Docs/Marketing Block Support

  • hero is a first-class marketing block with translated title, subtitle, and content fields. Shared presentation stays in shared fields such as variant, settings.layout, settings.title_tag, and CTA URLs.
  • code is a first-class docs block with translated title, subtitle, and content fields. Shared syntax metadata stays in settings.language.
  • related-content is a first-class editorial/docs block with translated container fields title, subtitle, and optional content intro text.
  • related-content prefers child button or column_item blocks for reusable link structures. Existing legacy line-delimited link content remains supported as a compatibility path.
  • These blocks are CMS capabilities only.

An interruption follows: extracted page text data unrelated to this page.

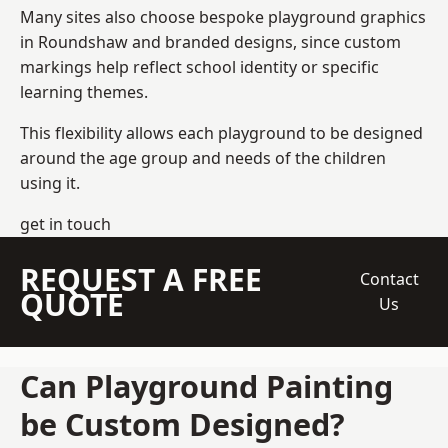
Many sites also choose bespoke playground graphics
in Roundshaw and branded designs, since custom
markings help reflect school identity or specific
learning themes.
This flexibility allows each playground to be designed
around the age group and needs of the children
using it.
get in touch
REQUEST A FREE
Contact
QUOTE
Us
Can Playground Painting
be Custom Designed?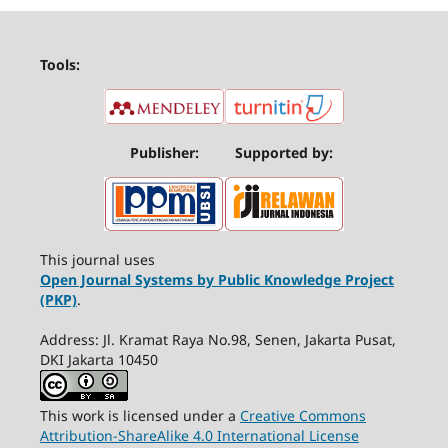
Tools:
Publisher:
Supported by:
This journal uses
Open Journal Systems by Public Knowledge Project
(PKP)
.
Address: Jl. Kramat Raya No.98, Senen, Jakarta Pusat,
DKI Jakarta 10450
This work is licensed under a
Creative Commons
Attribution-ShareAlike 4.0 International License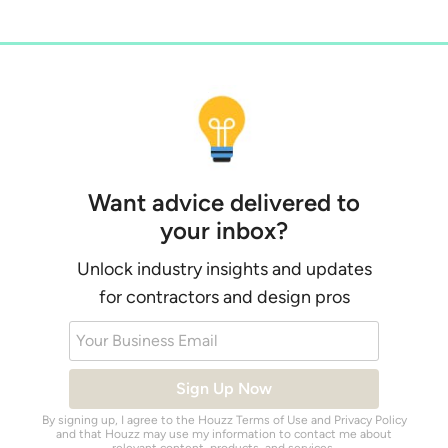
Want advice delivered to
your inbox?
Unlock industry insights and updates
for contractors and design pros
Your Business Email
Sign Up Now
By signing up, I agree to the Houzz
Terms of Use
and
Privacy Policy
and that Houzz may use my information to contact me about
relevant content, products, and services.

They do not assume any site-specific domain, route pattern, navigation structure, or seeded content.

Stack

  • Laravel application
  • server-rendered Blade views
  • WebBlocks UI assets loaded via CDN
  • CMS core public assets live under public/assets/webblocks-cms/
  • optional install-level public overrides in public/site/css/site.css and public/site/js/site.js

License

WebBlocks CMS is open-sourced software licensed under the MIT license.

Trademark

"WebBlocks CMS" and related logos are the property of Fklavyenet.

Fklavyenet operates https://fklavye.net.

You may use, modify, and distribute the code under the MIT license. However, you may not use the name "WebBlocks CMS" or its logos for derived products without permission.

If you fork or redistribute this project, you must remove or replace all branding.